Less than four months before the Penn State sex abuse scandal erupted, Joe Paterno transferred full ownership of his Pennsylvania home to his wife Suzanne for $1, plus love and affection, according to county records.

They bought the house for $58,000 in 1969, and it now has a value of $59,448,440, according to records.

Paterno's lawyer told The New York Times that the move was part of an estate planning program and had nothing to do with the scandal. But other attorneys speculated to the Times that the move may have been made to shield the property from civil lawsuits.

However, the move may not protect Paterno if any civil suits are filed against the property.

If the intent of the transfer was to defraud creditors, the transfer could be voided, Howard Rubin, a New York-based attorney with Goetz Fitzpatrick LP, told IBTimes.

On the other hand, said Rubin, the Paternos aren't in that much danger of losing the house even if a lawsuit is filed, because in a case of joint tenancy, one of the tenants would have to die before full ownership passes to the other.

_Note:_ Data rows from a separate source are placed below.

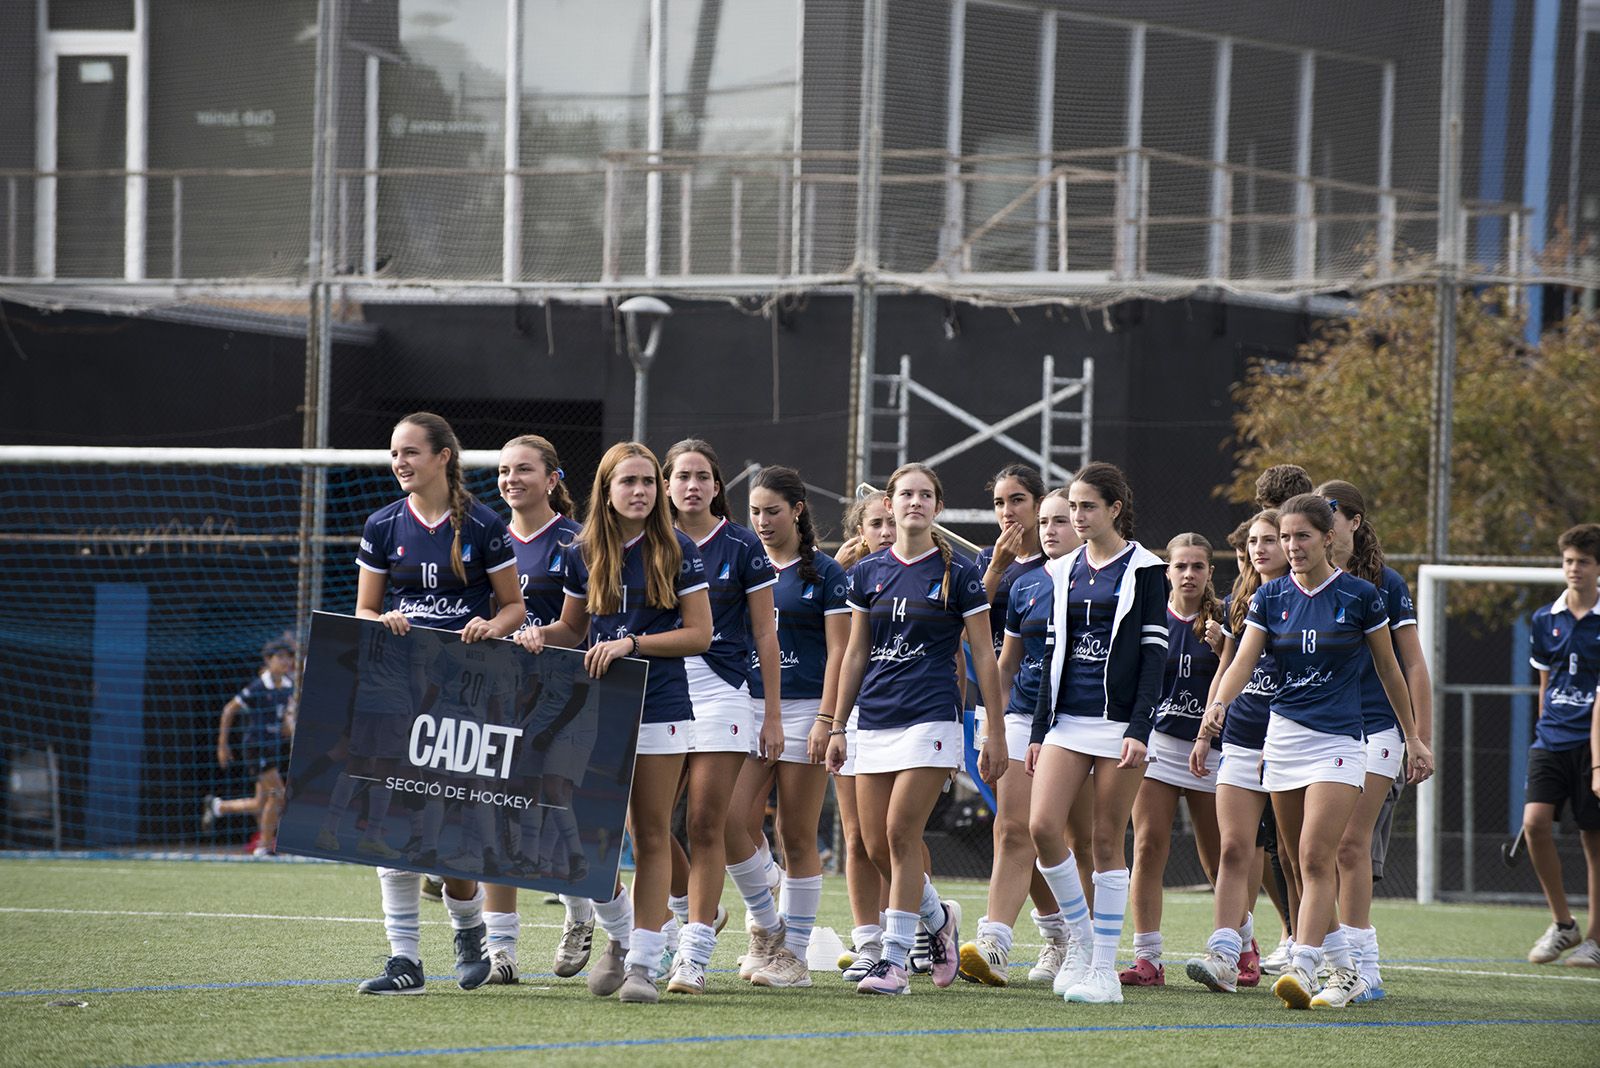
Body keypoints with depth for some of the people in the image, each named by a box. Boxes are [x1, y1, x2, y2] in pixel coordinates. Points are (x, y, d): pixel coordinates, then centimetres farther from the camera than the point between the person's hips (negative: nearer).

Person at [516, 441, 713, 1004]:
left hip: (660, 704, -2)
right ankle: (621, 933, 20)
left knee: (651, 836, 0)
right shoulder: (582, 554, 6)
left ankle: (643, 962, 3)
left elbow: (700, 634, -5)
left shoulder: (678, 552, -2)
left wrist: (632, 643, -15)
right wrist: (540, 633, -4)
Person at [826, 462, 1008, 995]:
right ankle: (938, 919, 28)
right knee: (876, 845, 2)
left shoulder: (957, 573, -1)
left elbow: (984, 658, 1)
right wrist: (837, 726, 12)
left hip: (931, 720, -4)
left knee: (901, 836, -13)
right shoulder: (867, 572, 10)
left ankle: (894, 960, -9)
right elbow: (855, 654, 15)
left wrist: (996, 735, -2)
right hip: (875, 723, 4)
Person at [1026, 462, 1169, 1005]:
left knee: (1108, 842, -3)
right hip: (1067, 718, 5)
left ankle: (1104, 967, 2)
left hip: (1120, 717, -5)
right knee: (1042, 826, -11)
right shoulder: (1063, 572, 14)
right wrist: (1038, 731, 12)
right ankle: (1079, 940, 7)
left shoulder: (1145, 570, -2)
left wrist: (1139, 729, -15)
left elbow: (1154, 654, -6)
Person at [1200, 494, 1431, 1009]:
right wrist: (1217, 707, -26)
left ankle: (1303, 968, -26)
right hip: (1283, 734, 5)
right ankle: (1344, 972, 17)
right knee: (1300, 865, 7)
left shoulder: (1360, 595, -3)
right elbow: (1243, 662, -6)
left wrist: (1413, 739, 11)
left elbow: (1389, 670, 7)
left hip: (1338, 741, -5)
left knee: (1315, 858, -17)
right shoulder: (1270, 598, 5)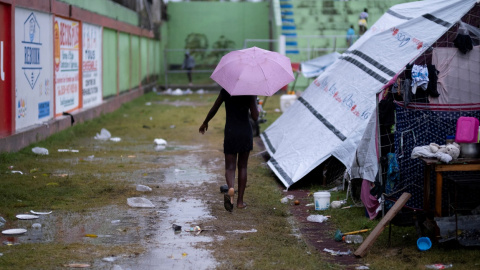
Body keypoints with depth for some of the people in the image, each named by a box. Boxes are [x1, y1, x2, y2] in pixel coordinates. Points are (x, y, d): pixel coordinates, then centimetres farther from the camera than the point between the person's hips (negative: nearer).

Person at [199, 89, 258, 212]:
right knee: (242, 167, 13)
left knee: (230, 167, 2)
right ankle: (240, 201, 14)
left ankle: (231, 188, -31)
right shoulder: (250, 92, -6)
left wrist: (205, 123, 23)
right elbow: (255, 117, -10)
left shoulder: (225, 91, -1)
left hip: (230, 132, 0)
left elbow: (213, 109, 7)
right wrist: (255, 103, 9)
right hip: (245, 132, 0)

In other words, under the previous arrangement, Paterno's wife would have to die before lawsuits could seek the property as damages, said Rubin.

In a recent, infamous case, Bernie and Ruth Madoff both consented to giving up their many homes after revelations of Madoff's ponzi scheme broke.

No charges have yet been filed against Paterno, but he has testified in the ongoing investigation against his former assistant coach, Jerry Sandusky.